---- Extracted material

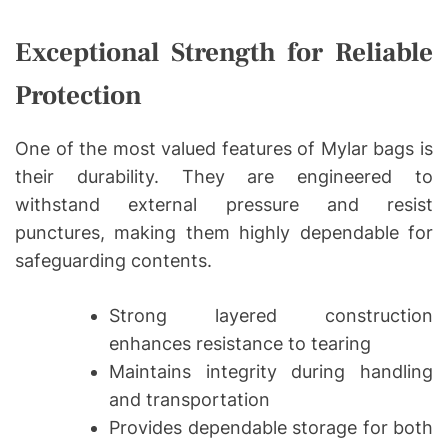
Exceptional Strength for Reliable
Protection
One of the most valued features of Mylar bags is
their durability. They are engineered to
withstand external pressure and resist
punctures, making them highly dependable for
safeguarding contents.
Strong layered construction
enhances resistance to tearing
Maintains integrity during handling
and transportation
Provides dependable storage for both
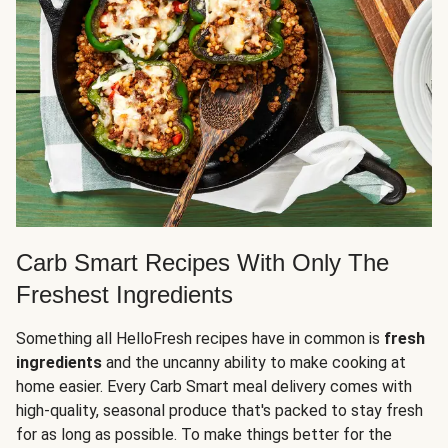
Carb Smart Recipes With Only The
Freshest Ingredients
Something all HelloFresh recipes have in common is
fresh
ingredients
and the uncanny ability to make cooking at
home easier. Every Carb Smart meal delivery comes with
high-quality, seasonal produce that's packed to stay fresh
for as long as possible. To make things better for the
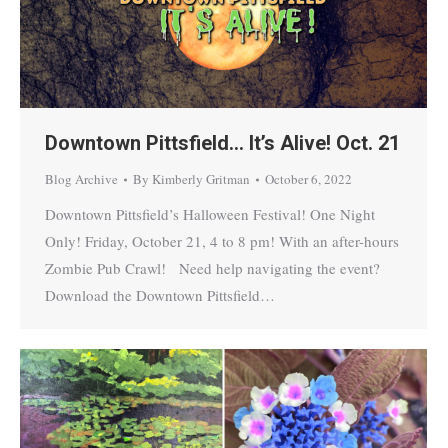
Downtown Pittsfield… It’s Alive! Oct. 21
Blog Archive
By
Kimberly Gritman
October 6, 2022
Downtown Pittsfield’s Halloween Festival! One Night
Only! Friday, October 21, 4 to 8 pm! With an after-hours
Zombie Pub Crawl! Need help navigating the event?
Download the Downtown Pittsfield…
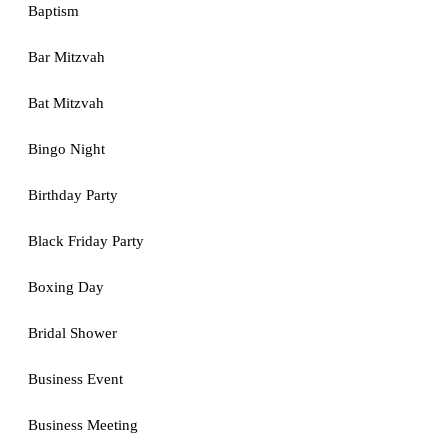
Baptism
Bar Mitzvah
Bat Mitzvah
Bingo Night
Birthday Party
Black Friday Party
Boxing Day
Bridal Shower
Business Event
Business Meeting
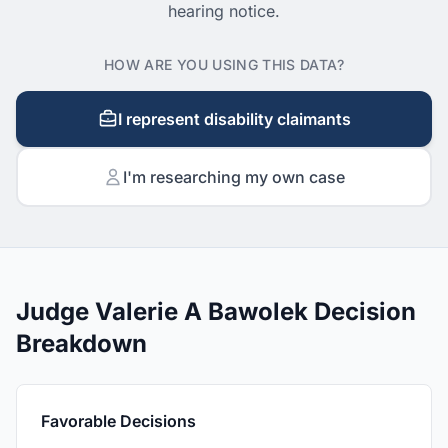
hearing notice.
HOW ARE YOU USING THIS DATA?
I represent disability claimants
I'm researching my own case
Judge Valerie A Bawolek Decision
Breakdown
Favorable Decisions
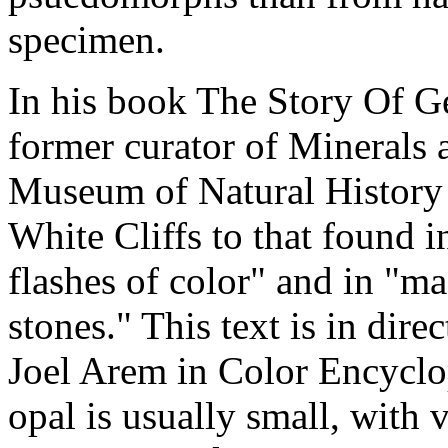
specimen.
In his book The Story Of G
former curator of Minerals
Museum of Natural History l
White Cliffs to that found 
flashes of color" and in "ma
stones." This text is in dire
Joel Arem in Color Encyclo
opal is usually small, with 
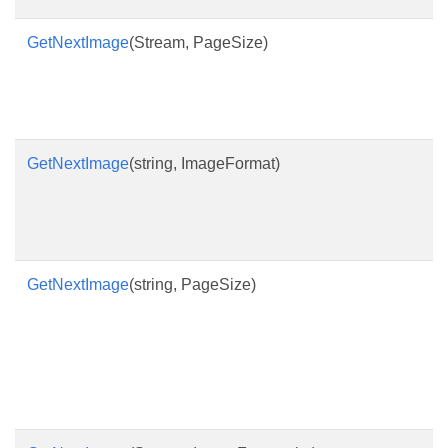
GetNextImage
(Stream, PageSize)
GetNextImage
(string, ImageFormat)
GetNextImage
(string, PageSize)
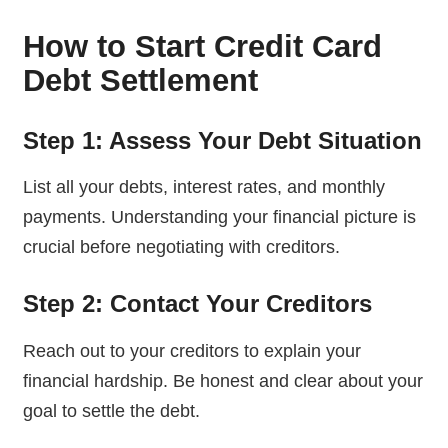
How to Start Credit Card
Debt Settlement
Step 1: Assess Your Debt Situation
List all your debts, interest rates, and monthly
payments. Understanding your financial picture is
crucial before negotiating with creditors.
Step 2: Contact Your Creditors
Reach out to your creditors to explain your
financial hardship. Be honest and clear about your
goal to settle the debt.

--------

Exercise directions: Give back exactly the lines of the listing above from the one that contains "opal is usually small, with" up to and including the one that contains "Step 2: Contact Your Creditors", but not the pictures, and no other lines.

Answer to this problem:
opal is usually small, with 
GetNextImage
(Stream, PageSize)
GetNextImage
(string, ImageFormat)
GetNextImage
(string, PageSize)
How to Start Credit Card
Debt Settlement
Step 1: Assess Your Debt Situation
List all your debts, interest rates, and monthly
payments. Understanding your financial picture is
crucial before negotiating with creditors.
Step 2: Contact Your Creditors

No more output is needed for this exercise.